**WHAT TO PRODUCE**
Leave the images out, and copy each of the records below exactly.

(Records from a data source)
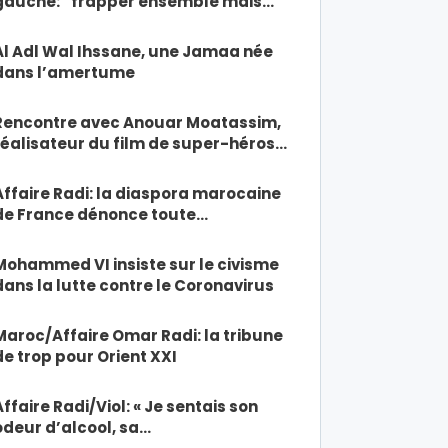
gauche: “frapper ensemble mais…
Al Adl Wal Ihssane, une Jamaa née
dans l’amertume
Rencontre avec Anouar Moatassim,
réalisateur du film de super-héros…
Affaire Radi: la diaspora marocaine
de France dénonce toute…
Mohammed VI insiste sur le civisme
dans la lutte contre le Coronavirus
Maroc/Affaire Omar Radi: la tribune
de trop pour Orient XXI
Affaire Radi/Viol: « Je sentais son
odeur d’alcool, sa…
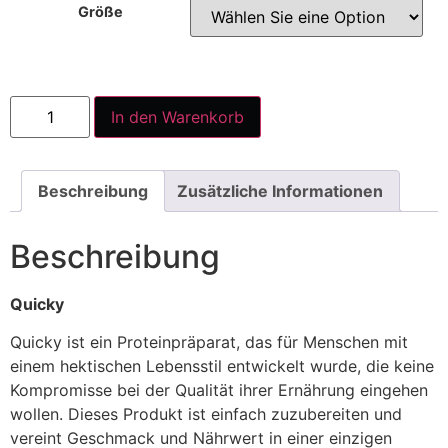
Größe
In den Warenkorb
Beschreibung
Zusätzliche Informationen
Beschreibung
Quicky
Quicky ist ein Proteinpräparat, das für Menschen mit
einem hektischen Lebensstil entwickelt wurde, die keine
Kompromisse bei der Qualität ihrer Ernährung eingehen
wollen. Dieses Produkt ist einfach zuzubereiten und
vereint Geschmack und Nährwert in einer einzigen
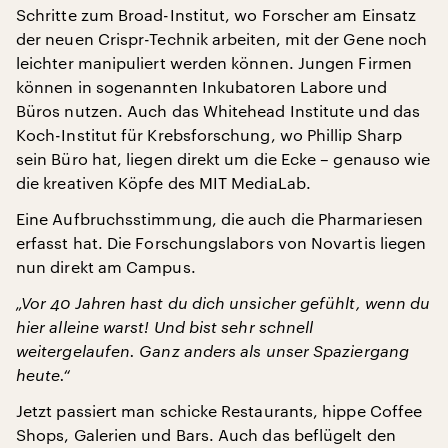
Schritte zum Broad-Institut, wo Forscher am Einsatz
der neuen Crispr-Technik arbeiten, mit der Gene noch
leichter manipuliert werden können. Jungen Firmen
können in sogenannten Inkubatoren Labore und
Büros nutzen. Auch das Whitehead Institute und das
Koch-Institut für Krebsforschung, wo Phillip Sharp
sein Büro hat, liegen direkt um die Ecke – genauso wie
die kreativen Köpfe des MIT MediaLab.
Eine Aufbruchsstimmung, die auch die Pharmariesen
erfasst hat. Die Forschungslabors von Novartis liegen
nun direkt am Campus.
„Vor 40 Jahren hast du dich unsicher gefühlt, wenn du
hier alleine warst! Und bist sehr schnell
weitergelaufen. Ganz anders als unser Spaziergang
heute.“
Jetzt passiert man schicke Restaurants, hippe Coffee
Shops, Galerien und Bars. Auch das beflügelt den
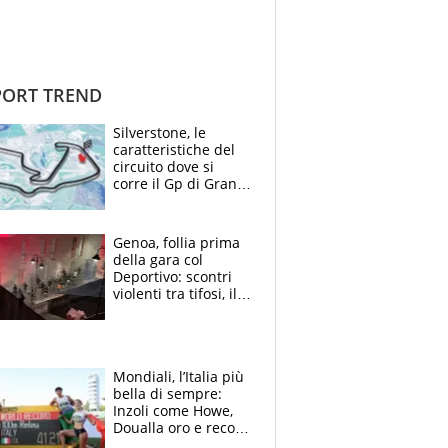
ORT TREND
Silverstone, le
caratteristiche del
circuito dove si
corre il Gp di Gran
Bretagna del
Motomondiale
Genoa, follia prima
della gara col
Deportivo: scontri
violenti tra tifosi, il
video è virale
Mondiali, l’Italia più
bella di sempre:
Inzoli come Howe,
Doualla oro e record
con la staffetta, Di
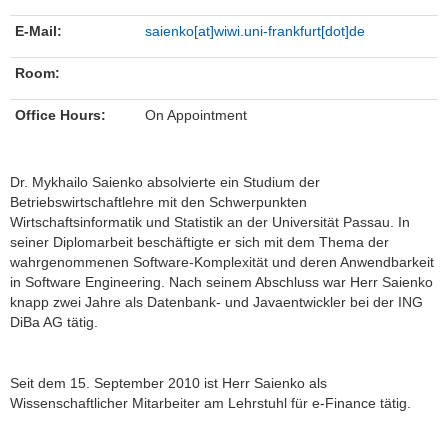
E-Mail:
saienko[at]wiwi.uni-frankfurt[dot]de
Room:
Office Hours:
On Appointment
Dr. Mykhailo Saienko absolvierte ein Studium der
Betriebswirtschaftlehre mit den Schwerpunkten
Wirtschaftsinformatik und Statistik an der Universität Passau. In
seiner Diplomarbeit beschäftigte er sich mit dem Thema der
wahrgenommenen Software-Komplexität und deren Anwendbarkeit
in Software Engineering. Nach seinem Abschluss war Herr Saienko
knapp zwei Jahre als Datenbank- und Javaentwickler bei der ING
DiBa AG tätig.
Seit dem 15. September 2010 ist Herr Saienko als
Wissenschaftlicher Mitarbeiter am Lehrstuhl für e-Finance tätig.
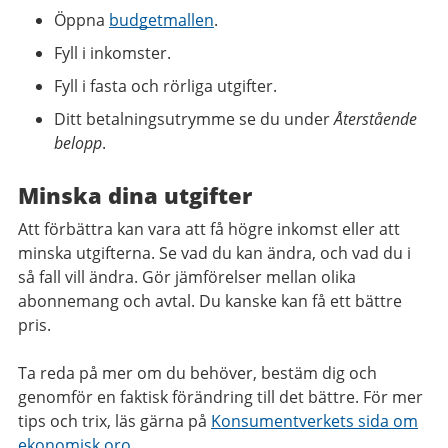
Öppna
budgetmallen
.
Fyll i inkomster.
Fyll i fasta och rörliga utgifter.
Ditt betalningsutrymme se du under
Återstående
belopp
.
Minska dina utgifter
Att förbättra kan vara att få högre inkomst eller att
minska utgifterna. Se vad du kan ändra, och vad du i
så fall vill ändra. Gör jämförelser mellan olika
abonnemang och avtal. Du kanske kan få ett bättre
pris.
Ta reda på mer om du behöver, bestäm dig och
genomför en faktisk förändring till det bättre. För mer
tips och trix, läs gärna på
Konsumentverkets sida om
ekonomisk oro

**SOLVED EXERCISE**
gauche: “frapper ensemble mais…
Al Adl Wal Ihssane, une Jamaa née
dans l’amertume
Rencontre avec Anouar Moatassim,
réalisateur du film de super-héros…
Affaire Radi: la diaspora marocaine
de France dénonce toute…
Mohammed VI insiste sur le civisme
dans la lutte contre le Coronavirus
Maroc/Affaire Omar Radi: la tribune
de trop pour Orient XXI
Affaire Radi/Viol: « Je sentais son
odeur d’alcool, sa…
Größe
In den Warenkorb
Beschreibung
Zusätzliche Informationen
Beschreibung
Quicky
Quicky ist ein Proteinpräparat, das für Menschen mit
einem hektischen Lebensstil entwickelt wurde, die keine
Kompromisse bei der Qualität ihrer Ernährung eingehen
wollen. Dieses Produkt ist einfach zuzubereiten und
vereint Geschmack und Nährwert in einer einzigen
Schritte zum Broad-Institut, wo Forscher am Einsatz
der neuen Crispr-Technik arbeiten, mit der Gene noch
leichter manipuliert werden können. Jungen Firmen
können in sogenannten Inkubatoren Labore und
Büros nutzen. Auch das Whitehead Institute und das
Koch-Institut für Krebsforschung, wo Phillip Sharp
sein Büro hat, liegen direkt um die Ecke – genauso wie
die kreativen Köpfe des MIT MediaLab.
Eine Aufbruchsstimmung, die auch die Pharmariesen
erfasst hat. Die Forschungslabors von Novartis liegen
nun direkt am Campus.
„Vor 40 Jahren hast du dich unsicher gefühlt, wenn du
hier alleine warst! Und bist sehr schnell
weitergelaufen. Ganz anders als unser Spaziergang
heute.“
Jetzt passiert man schicke Restaurants, hippe Coffee
Shops, Galerien und Bars. Auch das beflügelt den
ORT TREND
Silverstone, le
caratteristiche del
circuito dove si
corre il Gp di Gran
Bretagna del
Motomondiale
Genoa, follia prima
della gara col
Deportivo: scontri
violenti tra tifosi, il
video è virale
Mondiali, l’Italia più
bella di sempre:
Inzoli come Howe,
Doualla oro e record
con la staffetta, Di
E-Mail:
saienko[at]wiwi.uni-frankfurt[dot]de
Room:
Office Hours:
On Appointment
Dr. Mykhailo Saienko absolvierte ein Studium der
Betriebswirtschaftlehre mit den Schwerpunkten
Wirtschaftsinformatik und Statistik an der Universität Passau. In
seiner Diplomarbeit beschäftigte er sich mit dem Thema der
wahrgenommenen Software-Komplexität und deren Anwendbarkeit
in Software Engineering. Nach seinem Abschluss war Herr Saienko
knapp zwei Jahre als Datenbank- und Javaentwickler bei der ING
DiBa AG tätig.
Seit dem 15. September 2010 ist Herr Saienko als
Wissenschaftlicher Mitarbeiter am Lehrstuhl für e-Finance tätig.
Öppna
budgetmallen
.
Fyll i inkomster.
Fyll i fasta och rörliga utgifter.
Ditt betalningsutrymme se du under
Återstående
belopp
.
Minska dina utgifter
Att förbättra kan vara att få högre inkomst eller att
minska utgifterna. Se vad du kan ändra, och vad du i
så fall vill ändra. Gör jämförelser mellan olika
abonnemang och avtal. Du kanske kan få ett bättre
pris.
Ta reda på mer om du behöver, bestäm dig och
genomför en faktisk förändring till det bättre. För mer
tips och trix, läs gärna på
Konsumentverkets sida om
ekonomisk oro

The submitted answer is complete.